Dataset entries section start

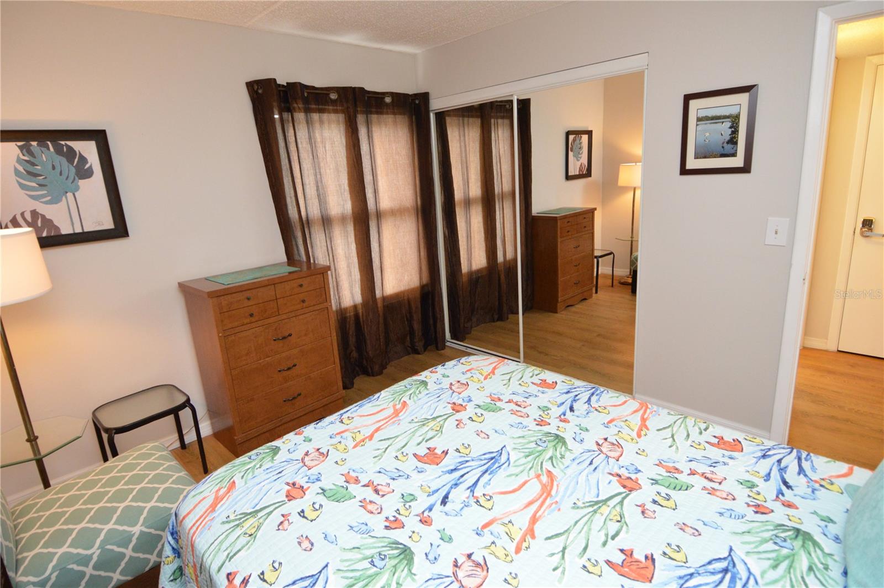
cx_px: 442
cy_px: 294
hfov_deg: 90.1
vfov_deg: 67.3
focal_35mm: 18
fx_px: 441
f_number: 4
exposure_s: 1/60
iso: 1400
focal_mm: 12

Dataset entries section end
Dataset entries section start

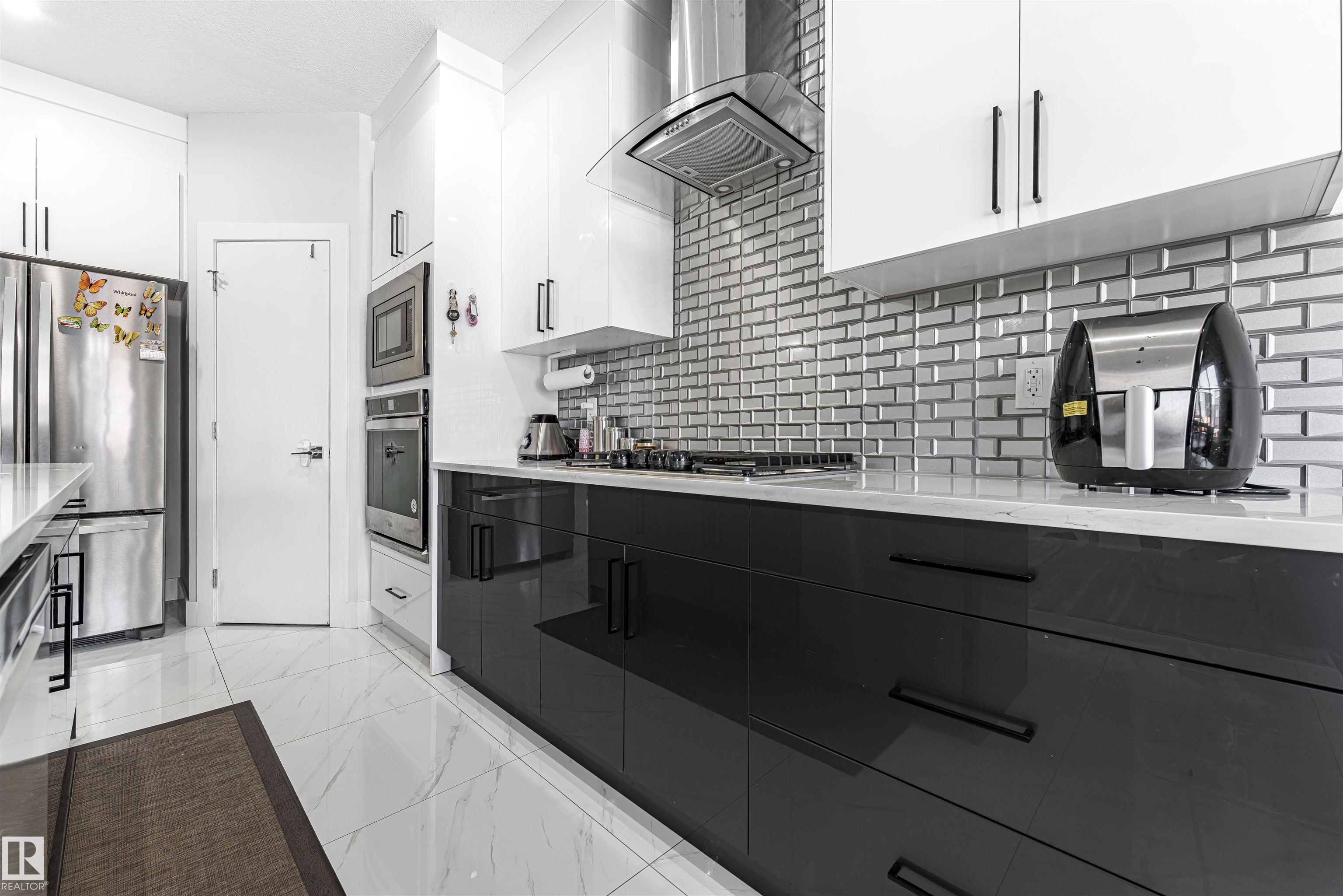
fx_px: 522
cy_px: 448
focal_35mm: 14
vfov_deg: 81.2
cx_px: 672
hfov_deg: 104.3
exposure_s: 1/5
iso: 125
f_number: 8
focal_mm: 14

Dataset entries section end
Dataset entries section start

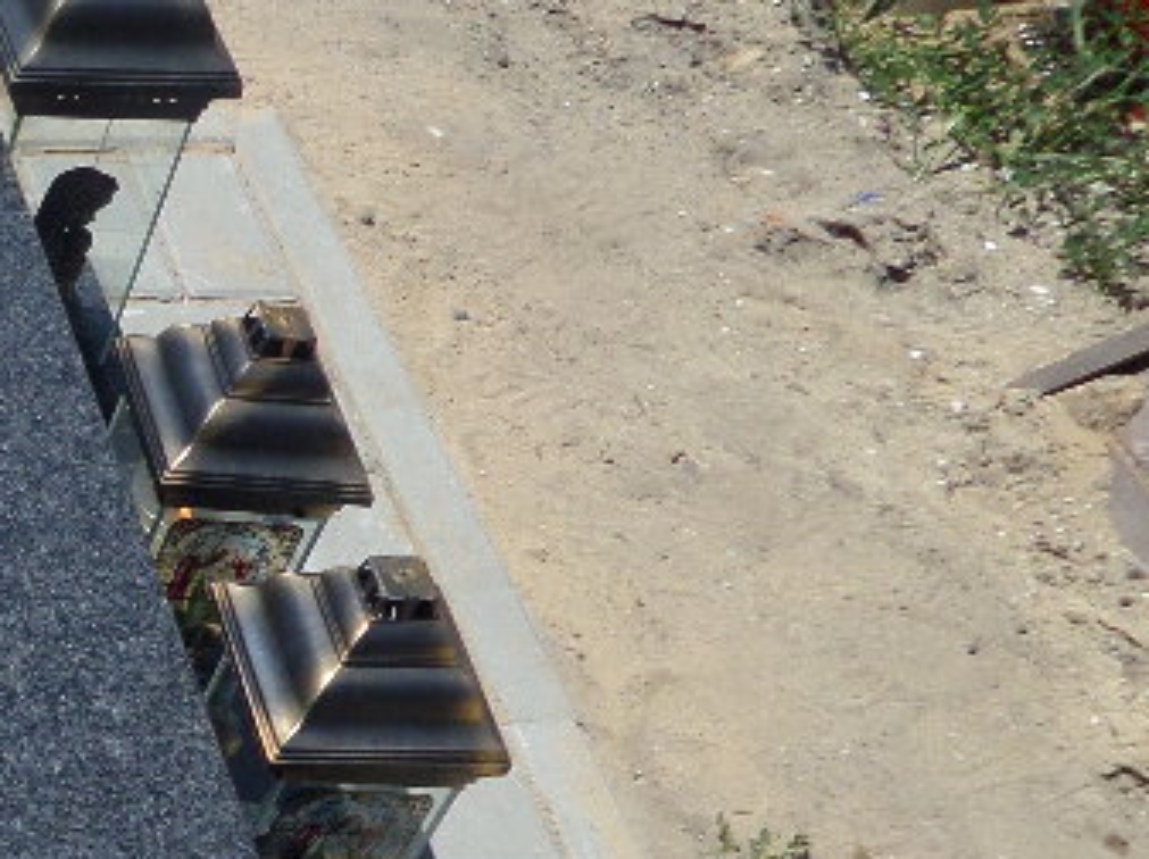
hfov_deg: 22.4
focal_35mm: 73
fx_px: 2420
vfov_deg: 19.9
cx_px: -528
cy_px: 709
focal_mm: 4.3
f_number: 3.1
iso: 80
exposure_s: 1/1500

Dataset entries section end

§ **Task statement**:
Restate word for word the entries above, starting at the line with "focal_35mm: 73" and ending at the line with "exposure_s: 1/1500", inclusive, and no others.

§ **Solution for this exercise**:
focal_35mm: 73
fx_px: 2420
vfov_deg: 19.9
cx_px: -528
cy_px: 709
focal_mm: 4.3
f_number: 3.1
iso: 80
exposure_s: 1/1500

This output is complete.